Below are the records; output them exactly from the first line through the line with "left hip: (299, 344)", stopping there.
_ _ _ _
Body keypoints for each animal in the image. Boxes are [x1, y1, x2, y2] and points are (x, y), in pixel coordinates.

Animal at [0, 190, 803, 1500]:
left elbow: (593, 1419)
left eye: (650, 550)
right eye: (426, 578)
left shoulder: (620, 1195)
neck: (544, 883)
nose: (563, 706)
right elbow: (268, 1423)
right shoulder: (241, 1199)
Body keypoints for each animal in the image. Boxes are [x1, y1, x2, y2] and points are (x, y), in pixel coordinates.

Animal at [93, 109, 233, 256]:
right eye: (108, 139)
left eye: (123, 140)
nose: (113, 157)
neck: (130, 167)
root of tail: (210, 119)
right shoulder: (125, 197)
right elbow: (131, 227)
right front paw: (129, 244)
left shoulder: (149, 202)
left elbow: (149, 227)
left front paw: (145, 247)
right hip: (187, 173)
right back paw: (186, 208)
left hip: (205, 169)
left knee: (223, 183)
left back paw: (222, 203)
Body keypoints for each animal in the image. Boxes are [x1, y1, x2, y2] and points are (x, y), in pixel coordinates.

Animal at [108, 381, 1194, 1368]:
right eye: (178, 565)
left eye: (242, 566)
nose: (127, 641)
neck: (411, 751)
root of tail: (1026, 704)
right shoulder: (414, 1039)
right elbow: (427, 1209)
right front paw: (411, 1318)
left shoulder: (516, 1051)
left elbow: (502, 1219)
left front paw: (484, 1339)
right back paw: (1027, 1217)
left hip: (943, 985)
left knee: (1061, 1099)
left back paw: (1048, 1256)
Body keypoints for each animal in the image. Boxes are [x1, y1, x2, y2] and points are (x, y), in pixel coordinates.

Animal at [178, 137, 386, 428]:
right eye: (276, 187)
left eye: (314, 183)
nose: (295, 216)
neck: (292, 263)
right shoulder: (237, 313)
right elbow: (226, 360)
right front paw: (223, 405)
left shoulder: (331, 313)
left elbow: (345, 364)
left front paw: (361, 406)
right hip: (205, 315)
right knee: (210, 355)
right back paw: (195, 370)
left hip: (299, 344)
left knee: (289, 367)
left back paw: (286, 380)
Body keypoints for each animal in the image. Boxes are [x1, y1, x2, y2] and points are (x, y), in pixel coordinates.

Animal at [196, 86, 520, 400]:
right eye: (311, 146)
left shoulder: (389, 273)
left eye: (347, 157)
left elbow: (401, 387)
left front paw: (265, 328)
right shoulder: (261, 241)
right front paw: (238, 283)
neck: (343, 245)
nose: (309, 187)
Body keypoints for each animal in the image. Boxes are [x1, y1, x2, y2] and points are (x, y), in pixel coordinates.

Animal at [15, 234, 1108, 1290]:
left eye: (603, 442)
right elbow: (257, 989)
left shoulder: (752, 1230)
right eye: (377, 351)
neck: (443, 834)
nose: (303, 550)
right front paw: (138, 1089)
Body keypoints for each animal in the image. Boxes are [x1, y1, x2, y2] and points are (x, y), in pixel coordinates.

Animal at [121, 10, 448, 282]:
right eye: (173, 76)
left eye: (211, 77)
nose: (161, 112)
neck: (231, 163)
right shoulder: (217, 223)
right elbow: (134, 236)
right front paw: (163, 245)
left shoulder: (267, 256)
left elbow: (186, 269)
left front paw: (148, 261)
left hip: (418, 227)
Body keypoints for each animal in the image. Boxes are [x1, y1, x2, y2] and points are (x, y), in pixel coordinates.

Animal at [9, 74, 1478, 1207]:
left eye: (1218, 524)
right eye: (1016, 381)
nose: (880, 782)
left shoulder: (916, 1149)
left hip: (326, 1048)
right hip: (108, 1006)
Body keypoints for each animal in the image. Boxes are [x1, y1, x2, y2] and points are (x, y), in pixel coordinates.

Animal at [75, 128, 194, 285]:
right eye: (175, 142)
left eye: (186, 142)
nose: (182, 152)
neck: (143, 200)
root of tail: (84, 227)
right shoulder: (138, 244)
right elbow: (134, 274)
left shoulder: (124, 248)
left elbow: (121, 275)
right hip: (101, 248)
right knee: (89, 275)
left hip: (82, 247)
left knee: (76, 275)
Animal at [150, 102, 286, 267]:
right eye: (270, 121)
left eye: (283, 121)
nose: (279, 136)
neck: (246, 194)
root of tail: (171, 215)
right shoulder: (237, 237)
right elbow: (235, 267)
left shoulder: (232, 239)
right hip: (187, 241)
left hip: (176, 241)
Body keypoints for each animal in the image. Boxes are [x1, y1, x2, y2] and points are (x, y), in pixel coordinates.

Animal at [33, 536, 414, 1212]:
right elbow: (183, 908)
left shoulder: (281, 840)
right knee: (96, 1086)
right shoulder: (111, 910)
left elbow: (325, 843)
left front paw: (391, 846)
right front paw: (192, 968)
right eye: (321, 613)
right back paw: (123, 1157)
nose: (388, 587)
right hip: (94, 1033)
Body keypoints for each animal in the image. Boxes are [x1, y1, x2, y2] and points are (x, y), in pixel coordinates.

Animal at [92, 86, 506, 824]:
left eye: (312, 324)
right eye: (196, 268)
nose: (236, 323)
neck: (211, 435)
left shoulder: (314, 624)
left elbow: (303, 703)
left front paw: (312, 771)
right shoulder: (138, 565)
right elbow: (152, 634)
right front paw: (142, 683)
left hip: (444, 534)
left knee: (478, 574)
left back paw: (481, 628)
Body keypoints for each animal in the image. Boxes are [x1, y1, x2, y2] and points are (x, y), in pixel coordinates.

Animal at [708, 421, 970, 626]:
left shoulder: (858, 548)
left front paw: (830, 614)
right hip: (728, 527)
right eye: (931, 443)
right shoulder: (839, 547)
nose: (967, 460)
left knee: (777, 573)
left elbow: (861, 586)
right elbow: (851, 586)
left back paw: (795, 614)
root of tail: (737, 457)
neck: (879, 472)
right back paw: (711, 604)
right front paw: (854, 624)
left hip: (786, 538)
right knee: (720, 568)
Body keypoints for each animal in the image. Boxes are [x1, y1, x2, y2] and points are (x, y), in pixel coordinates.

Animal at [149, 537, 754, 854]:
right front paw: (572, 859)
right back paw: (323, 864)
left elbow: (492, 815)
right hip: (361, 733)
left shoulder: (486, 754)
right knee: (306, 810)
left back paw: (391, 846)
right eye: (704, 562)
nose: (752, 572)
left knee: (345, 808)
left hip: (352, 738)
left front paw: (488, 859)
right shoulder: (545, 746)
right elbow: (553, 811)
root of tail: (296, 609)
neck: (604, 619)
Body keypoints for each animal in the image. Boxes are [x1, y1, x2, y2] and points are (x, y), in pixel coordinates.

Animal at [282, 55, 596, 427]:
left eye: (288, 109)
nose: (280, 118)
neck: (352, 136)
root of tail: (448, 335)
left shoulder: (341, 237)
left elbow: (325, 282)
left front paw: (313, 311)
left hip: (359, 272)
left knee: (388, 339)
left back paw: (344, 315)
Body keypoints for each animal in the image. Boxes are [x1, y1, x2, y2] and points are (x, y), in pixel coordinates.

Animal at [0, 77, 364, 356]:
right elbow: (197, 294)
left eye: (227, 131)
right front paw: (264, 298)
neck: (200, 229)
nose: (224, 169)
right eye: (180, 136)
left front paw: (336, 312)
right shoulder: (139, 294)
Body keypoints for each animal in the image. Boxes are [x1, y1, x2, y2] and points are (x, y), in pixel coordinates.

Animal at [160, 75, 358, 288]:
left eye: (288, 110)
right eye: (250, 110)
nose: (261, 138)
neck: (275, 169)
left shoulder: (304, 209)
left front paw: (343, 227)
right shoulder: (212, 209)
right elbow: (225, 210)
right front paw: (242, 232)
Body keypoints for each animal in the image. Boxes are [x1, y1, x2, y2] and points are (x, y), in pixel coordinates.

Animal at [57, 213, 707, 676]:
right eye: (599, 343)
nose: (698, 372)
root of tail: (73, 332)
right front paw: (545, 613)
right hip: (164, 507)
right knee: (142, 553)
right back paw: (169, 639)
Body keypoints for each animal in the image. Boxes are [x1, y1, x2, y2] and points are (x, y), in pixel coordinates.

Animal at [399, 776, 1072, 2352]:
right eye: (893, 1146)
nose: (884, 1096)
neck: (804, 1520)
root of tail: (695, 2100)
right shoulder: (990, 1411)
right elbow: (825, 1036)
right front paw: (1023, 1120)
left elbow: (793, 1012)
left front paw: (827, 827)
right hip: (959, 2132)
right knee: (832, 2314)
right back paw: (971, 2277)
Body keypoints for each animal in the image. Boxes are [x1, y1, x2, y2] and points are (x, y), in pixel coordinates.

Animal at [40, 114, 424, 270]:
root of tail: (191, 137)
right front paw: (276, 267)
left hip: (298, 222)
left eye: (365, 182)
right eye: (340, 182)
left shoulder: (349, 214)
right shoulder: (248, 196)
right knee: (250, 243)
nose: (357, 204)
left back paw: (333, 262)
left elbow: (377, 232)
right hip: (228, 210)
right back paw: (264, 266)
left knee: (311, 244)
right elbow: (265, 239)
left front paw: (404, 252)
_ _ _ _
* Reply
Body keypoints for each animal in the image. Boxes are [x1, y1, x2, y2] and points are (x, y), in pixel coordinates.

Animal at [0, 190, 803, 1500]:
left elbow: (593, 1419)
left eye: (650, 550)
right eye: (426, 578)
left shoulder: (620, 1195)
neck: (544, 883)
nose: (563, 706)
right elbow: (268, 1423)
right shoulder: (241, 1199)
Body keypoints for each animal in the image. Boxes are [x1, y1, x2, y2] and points are (x, y), in pixel coordinates.

Animal at [93, 109, 233, 256]:
right eye: (108, 139)
left eye: (123, 140)
nose: (113, 157)
neck: (130, 167)
root of tail: (210, 119)
right shoulder: (125, 197)
right elbow: (131, 227)
right front paw: (129, 244)
left shoulder: (149, 202)
left elbow: (149, 227)
left front paw: (145, 247)
right hip: (187, 173)
right back paw: (186, 208)
left hip: (205, 169)
left knee: (223, 183)
left back paw: (222, 203)
Body keypoints for each animal in the image. Boxes are [x1, y1, x2, y2] and points are (x, y), in pixel coordinates.

Animal at [108, 381, 1194, 1368]:
right eye: (178, 565)
left eye: (242, 566)
nose: (127, 641)
neck: (411, 751)
root of tail: (1026, 704)
right shoulder: (414, 1039)
right elbow: (427, 1209)
right front paw: (411, 1318)
left shoulder: (516, 1051)
left elbow: (502, 1219)
left front paw: (484, 1339)
right back paw: (1027, 1217)
left hip: (943, 985)
left knee: (1061, 1099)
left back paw: (1048, 1256)
Body keypoints for each animal in the image. Boxes are [x1, y1, x2, y2] and points are (x, y), in pixel coordinates.

Animal at [178, 137, 386, 428]:
right eye: (276, 187)
left eye: (314, 183)
nose: (295, 216)
neck: (292, 263)
right shoulder: (237, 313)
right elbow: (226, 360)
right front paw: (223, 405)
left shoulder: (331, 313)
left elbow: (345, 364)
left front paw: (361, 406)
right hip: (205, 315)
right knee: (210, 355)
right back paw: (195, 370)
left hip: (299, 344)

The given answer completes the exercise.